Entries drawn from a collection
++++++++++++++++++++
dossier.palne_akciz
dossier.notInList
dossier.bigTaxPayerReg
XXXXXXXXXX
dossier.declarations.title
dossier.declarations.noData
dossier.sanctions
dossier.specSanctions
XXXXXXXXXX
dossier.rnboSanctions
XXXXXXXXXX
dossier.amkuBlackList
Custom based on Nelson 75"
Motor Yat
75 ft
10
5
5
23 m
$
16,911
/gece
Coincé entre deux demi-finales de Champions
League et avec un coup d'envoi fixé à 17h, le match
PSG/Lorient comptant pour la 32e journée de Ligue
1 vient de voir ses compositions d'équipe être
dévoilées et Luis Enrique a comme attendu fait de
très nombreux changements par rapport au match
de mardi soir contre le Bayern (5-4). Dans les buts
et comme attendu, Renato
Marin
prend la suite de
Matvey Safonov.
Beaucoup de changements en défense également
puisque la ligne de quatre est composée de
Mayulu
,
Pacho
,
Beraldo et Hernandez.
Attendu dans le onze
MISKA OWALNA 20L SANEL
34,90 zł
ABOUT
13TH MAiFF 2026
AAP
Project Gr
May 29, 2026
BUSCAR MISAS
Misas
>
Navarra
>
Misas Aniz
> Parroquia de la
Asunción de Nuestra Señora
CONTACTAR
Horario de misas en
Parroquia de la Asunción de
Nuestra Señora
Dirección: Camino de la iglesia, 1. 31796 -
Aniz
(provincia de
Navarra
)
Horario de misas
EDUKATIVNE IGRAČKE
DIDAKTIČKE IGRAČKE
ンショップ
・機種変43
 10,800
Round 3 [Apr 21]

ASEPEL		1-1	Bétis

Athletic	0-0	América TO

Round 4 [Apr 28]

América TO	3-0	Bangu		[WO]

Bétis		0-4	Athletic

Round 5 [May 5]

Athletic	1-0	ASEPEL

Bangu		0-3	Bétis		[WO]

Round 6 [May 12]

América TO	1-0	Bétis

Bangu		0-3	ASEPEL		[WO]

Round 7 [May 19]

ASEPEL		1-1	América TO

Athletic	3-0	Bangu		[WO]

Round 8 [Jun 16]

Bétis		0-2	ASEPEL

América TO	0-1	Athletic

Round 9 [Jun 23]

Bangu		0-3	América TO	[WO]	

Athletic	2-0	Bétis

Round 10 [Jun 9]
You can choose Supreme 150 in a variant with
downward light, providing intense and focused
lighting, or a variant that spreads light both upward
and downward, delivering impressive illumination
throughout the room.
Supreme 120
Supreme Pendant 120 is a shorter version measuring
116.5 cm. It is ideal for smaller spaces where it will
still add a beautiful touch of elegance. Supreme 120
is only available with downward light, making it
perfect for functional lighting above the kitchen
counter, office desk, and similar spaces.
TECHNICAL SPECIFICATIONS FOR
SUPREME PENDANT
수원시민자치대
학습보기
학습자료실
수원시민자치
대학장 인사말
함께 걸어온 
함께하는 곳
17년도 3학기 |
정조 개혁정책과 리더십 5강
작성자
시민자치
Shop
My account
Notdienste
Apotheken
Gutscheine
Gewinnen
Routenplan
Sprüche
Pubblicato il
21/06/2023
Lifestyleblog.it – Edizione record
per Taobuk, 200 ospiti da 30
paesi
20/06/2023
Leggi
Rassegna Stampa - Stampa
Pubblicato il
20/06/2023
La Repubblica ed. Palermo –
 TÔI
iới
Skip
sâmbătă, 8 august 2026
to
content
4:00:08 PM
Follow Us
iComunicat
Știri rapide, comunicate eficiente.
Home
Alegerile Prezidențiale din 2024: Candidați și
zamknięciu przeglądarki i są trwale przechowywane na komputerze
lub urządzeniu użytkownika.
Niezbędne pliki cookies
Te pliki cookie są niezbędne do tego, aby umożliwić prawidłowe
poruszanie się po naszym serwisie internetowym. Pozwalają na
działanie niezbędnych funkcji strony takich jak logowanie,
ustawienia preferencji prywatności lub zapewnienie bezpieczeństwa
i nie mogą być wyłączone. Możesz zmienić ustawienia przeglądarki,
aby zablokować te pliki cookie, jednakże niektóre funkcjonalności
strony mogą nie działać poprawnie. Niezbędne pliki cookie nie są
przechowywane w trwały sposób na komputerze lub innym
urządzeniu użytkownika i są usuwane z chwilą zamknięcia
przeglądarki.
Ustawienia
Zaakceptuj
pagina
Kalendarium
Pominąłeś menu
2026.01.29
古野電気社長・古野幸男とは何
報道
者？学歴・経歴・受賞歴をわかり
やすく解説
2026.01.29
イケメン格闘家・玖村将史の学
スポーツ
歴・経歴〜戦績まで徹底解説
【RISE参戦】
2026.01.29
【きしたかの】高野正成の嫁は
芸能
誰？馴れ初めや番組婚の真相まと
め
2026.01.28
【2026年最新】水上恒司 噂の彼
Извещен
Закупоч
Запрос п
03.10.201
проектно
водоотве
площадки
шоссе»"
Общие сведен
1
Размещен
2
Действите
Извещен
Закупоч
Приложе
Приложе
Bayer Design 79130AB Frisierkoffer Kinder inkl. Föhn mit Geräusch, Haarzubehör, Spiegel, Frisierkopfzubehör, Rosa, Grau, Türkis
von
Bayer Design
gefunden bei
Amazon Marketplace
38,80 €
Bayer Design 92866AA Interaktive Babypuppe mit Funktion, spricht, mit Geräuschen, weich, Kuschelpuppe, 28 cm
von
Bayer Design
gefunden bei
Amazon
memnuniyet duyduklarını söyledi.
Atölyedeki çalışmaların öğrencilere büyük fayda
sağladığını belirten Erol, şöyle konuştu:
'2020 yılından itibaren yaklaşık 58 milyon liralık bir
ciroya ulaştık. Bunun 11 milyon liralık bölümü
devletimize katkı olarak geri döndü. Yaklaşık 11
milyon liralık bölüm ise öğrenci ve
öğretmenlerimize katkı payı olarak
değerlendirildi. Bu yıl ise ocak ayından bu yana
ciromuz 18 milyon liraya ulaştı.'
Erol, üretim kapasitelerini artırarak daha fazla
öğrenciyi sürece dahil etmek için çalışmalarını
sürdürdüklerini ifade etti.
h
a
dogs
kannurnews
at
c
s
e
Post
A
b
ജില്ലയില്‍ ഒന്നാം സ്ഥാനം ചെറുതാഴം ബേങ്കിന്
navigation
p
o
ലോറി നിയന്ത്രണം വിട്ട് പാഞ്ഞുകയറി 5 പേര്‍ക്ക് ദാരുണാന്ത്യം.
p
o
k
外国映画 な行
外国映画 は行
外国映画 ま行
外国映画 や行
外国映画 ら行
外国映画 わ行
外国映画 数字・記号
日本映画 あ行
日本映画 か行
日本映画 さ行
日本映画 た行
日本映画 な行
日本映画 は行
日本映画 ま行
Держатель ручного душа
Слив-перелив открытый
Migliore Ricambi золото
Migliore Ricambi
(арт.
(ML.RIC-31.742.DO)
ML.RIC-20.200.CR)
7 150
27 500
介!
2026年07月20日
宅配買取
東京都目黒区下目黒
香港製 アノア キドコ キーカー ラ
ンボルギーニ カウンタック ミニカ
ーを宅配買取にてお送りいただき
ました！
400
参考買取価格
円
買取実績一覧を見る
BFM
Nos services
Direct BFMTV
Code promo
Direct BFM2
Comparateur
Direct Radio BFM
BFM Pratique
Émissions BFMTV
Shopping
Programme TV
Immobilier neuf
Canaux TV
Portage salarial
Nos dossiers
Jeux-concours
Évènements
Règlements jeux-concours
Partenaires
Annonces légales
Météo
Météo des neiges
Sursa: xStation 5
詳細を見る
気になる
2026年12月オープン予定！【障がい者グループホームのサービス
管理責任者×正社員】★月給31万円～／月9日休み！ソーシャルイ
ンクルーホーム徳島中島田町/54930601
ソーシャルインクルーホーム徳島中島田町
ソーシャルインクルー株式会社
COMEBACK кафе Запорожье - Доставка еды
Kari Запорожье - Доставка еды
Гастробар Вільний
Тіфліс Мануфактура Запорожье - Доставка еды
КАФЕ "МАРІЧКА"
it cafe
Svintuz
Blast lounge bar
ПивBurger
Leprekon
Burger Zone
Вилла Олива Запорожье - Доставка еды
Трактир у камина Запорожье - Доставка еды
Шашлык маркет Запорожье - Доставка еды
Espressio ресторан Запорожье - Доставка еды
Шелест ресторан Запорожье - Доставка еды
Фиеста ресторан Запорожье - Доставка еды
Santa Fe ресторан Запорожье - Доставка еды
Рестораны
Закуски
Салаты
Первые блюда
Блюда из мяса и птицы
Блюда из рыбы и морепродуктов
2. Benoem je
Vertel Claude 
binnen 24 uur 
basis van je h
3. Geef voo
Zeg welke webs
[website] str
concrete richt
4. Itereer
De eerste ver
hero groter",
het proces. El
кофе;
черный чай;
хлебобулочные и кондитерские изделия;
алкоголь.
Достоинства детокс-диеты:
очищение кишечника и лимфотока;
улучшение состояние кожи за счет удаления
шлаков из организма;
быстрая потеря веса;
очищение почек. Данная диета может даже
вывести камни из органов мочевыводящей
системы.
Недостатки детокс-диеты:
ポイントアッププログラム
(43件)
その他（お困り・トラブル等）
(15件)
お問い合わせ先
++++++++++++++++++++
TASK DIRECTIONS
Copy out every line in the listing above that contains the word "Horario".

RESULT OF THIS TASK
Horario de misas en
Horario de misas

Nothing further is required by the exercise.